The supplemental retirement plans include both pre-tax and Roth after-tax contribution options, which may change from time to time. The funds invested and the profits from the pre-tax accounts are not taxed until withdrawal.
Eligibility requirements vary considerably, and currently allow some participation by any employee who pays FICA. The plans have restrictions concerning minimum and maximum amounts that may be invested, transfers of funds to different accounts, withdrawal, and distribution of funds. There may be penalties if the participant withdraws money from these plans before the age of 59 ½.

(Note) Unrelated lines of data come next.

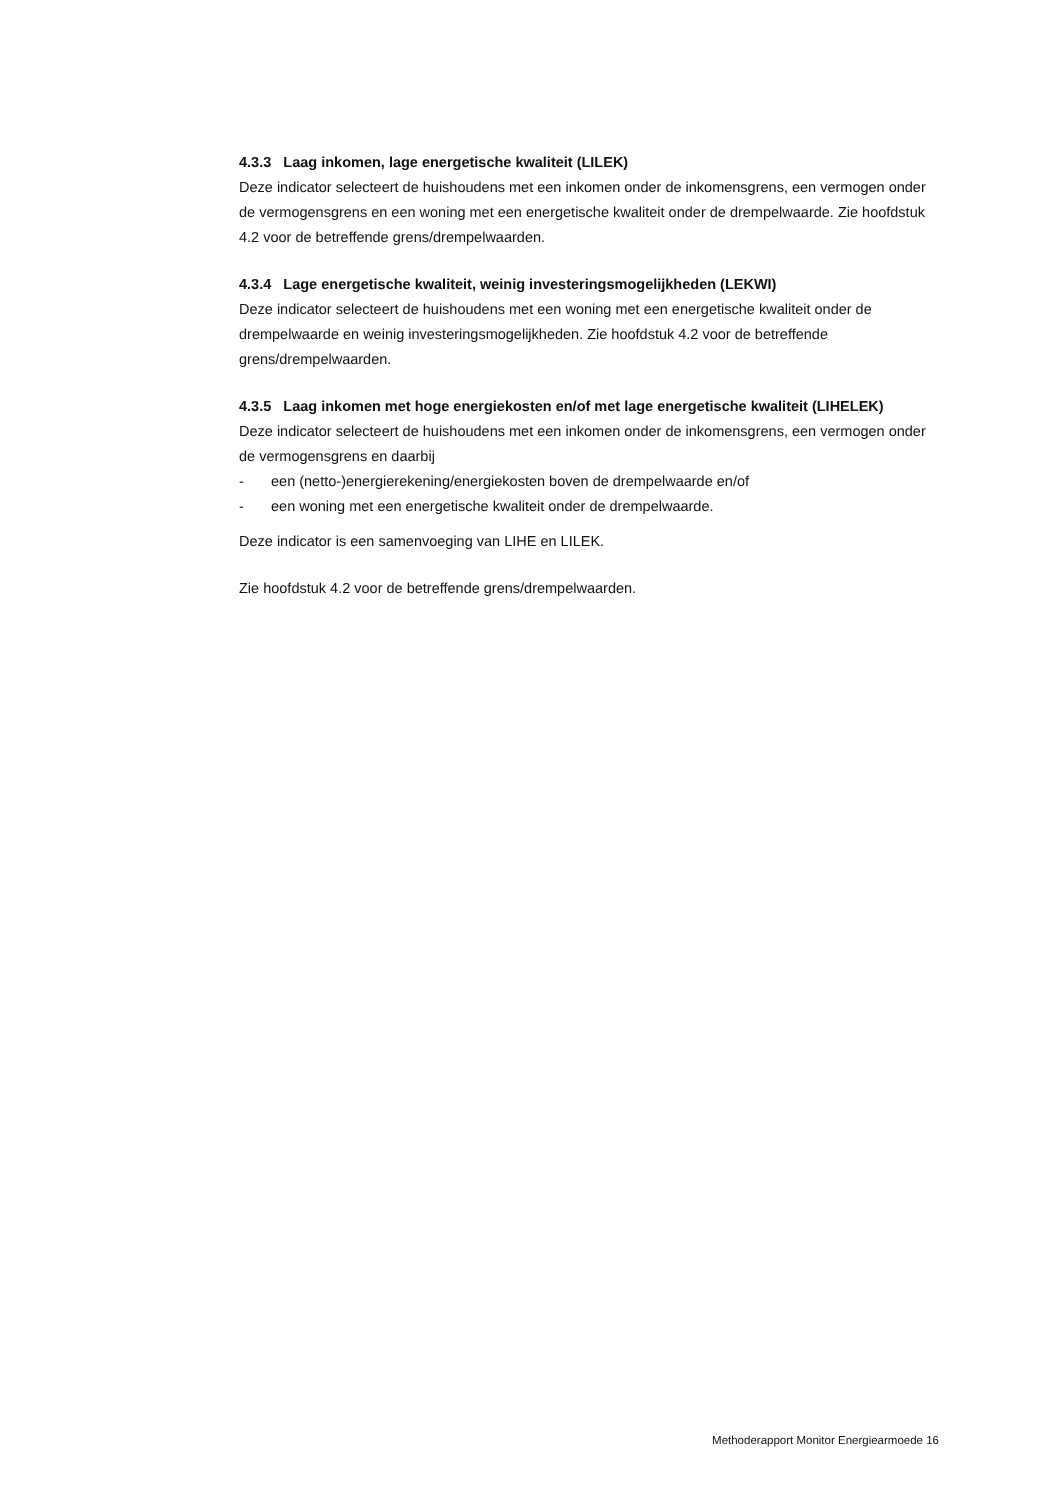4.3.3 Laag inkomen, lage energetische kwaliteit (LILEK)
Deze indicator selecteert de huishoudens met een inkomen onder de inkomensgrens, een vermogen onder de vermogensgrens en een woning met een energetische kwaliteit onder de drempelwaarde. Zie hoofdstuk 4.2 voor de betreffende grens/drempelwaarden.
4.3.4 Lage energetische kwaliteit, weinig investeringsmogelijkheden (LEKWI)
Deze indicator selecteert de huishoudens met een woning met een energetische kwaliteit onder de drempelwaarde en weinig investeringsmogelijkheden. Zie hoofdstuk 4.2 voor de betreffende grens/drempelwaarden.
4.3.5 Laag inkomen met hoge energiekosten en/of met lage energetische kwaliteit (LIHELEK)
Deze indicator selecteert de huishoudens met een inkomen onder de inkomensgrens, een vermogen onder de vermogensgrens en daarbij
- een (netto-)energierekening/energiekosten boven de drempelwaarde en/of
- een woning met een energetische kwaliteit onder de drempelwaarde.
Deze indicator is een samenvoeging van LIHE en LILEK.
Zie hoofdstuk 4.2 voor de betreffende grens/drempelwaarden.
Methoderapport Monitor Energiearmoede 16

Since these plans may change, faculty who wish to sign up should contact the Human Resources Office. The web site for The University of North Carolina General Administration – Supplemental Retirement contains information these plans, and links to the plan web sites. A comparison of the plans can be found at a Plan Features web page.
Full-time tenured faculty members in the University of North Carolina system may be able to finish their careers by working half-time for half of their regular pay, for a fixed period. This arrangement depends on the approval of the faculty member’s university and department, and there are certain age and service requirements. The university is required to notify eligible faculty members about this program. During phased retirement, faculty members must give up tenure but will retain rank and responsibilities. Faculty cannot hold administrative positions during phased retirement.
The web site for the University of North Carolina Phased Retirement Program contains statewide templates for the program; universities draw up institutional guidelines based on their campus needs. See the Appendix for documents specific to Winston-Salem State University: a template for a recent Phased Retirement Notification Letter, the Program Summary, the Application and Reemployment Agreement, the General Release Form, and Phased Retirement Benefits.